**Provided passage**
◆ ◆ ◆ ◆
Twitter and Tear Gas

twitter and tear gasTwitter and Tear Gas: The Power and Fragility of Networked Protests, Zeynep Tufecki

Protest is the new brunch, here in Washington, DC. There’s plenty to protest, after all, and it’s easy to find one even for someone who wasn’t that involved before January 20, 2017.  A list of public events in Washington, DC will easily turn up half a dozen lunch time or after work protests for this week alone. The question that doesn’t always get answered, though, is what comes next.

For any engaged activists, Zeynep Tufecki’s book should be required reading. A Turkish national and long time activist and scholar–she’s been at encuentros with the Zapatistas and was part of the Battle of Seattle–Tufekci is broadly supportive of  left wing protests and uprisings, but wary of the new tools that we’re using. She celebrates how many people can be turned out for a march, or to show up in Gezi Park or Tahrir Square, or how activists can find each other, but is painfully aware of the limitations and new challenges these tools provide.

The primary limitation, as Tufecki, points out, is that 1) when activism is easier, it has less meaning–those of us who are activists know this already. A form e-mail has very little weight, since all politicians know it took two seconds to send. A call is better. A personal meeting is best. We’re seeing now an ease to turning out hundreds of people at a time that lessens the impact. 2) The work that went into organizing protests previously, the dozens of meetings, the hours of planning, the discussions, the time spent together, was valuable in and of itself in terms of building trust and building leaders. When we lose that, it makes it harder to move beyond the protest part of the movement.
◆ ◆ ◆ ◆
**Tasks to perform**
a) Decide whether each statement agrees with the book review above, answering yes or no and quoting the words from the review that settle it: (i) a form e-mail carries little weight with politicians; (ii) the book's author is described as opposed to left-wing protests; (iii) finding a protest in Washington, DC is said to be difficult.
b) Extend the book review by a paragraph or two, starting after its final sentence.

Collected data
◆ ◆ ◆ ◆
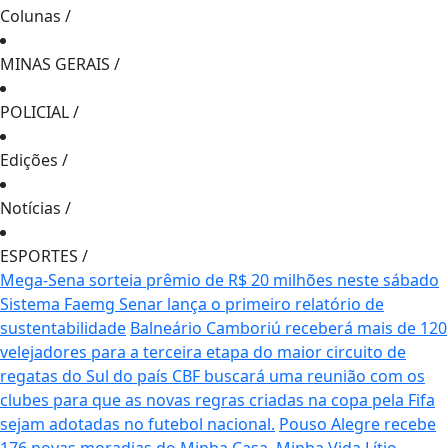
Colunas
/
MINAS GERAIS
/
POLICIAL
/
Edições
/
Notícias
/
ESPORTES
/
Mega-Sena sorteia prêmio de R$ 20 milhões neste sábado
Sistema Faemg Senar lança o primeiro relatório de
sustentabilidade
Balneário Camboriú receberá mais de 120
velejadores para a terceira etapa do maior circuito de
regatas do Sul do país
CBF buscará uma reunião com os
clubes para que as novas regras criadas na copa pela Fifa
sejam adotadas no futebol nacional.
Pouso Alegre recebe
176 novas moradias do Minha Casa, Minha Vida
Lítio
◆ ◆ ◆ ◆
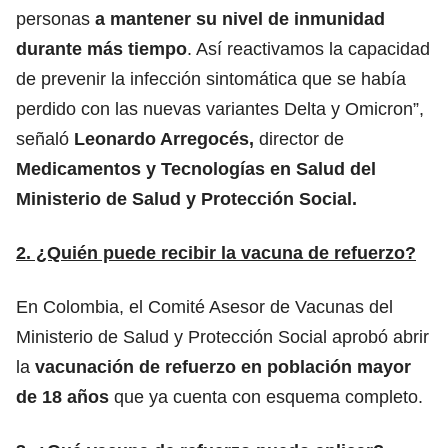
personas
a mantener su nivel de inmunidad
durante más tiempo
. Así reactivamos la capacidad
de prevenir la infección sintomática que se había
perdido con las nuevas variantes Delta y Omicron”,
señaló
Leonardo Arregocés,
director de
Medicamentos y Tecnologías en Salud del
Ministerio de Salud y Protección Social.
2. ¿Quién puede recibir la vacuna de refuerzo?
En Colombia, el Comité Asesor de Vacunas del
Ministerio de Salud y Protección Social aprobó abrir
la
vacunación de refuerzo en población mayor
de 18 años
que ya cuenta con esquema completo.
◆ ◆ ◆ ◆
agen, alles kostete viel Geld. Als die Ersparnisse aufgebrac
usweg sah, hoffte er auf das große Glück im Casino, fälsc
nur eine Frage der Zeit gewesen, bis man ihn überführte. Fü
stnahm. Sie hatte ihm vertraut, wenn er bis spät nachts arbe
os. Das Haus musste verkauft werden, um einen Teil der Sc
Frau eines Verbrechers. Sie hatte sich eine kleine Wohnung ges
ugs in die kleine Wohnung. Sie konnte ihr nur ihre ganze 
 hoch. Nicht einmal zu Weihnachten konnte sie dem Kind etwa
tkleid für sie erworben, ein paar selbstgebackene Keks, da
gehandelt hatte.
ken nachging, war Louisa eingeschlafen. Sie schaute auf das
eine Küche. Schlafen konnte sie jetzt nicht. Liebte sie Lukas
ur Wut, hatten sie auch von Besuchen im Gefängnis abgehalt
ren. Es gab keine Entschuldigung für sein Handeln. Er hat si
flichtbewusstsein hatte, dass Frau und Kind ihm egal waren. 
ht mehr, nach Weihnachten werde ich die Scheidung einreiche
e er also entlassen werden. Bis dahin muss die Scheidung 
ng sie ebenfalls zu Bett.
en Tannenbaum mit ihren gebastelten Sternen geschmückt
◆ ◆ ◆ ◆
**Responses to the tasks**
a)
(i) Yes: "A form e-mail has very little weight, since all politicians know it took two seconds to send."
(ii) No: "is broadly supportive of"
(iii) No: "it’s easy to find one"

b)
Tufecki’s analogy here is how modern mountaineering equipment and oxygen tanks make it easier for a novice to climb Mt. Everest. More people than ever before can climb up the mountain, and it maintains impressive, even if less impressive than it was 70 years ago. But when a novice climbs, they’re less likely to be able to adapt or succeed if the run into trouble, even minor trouble that a more experienced mountain climber could overcome. Because someone with more experience and practice has developed the muscles and knowledge they need. Similarly, when a protest encounters a challenge or needs to enter its next phase, those organizing muscles are useful to adapt and move forward.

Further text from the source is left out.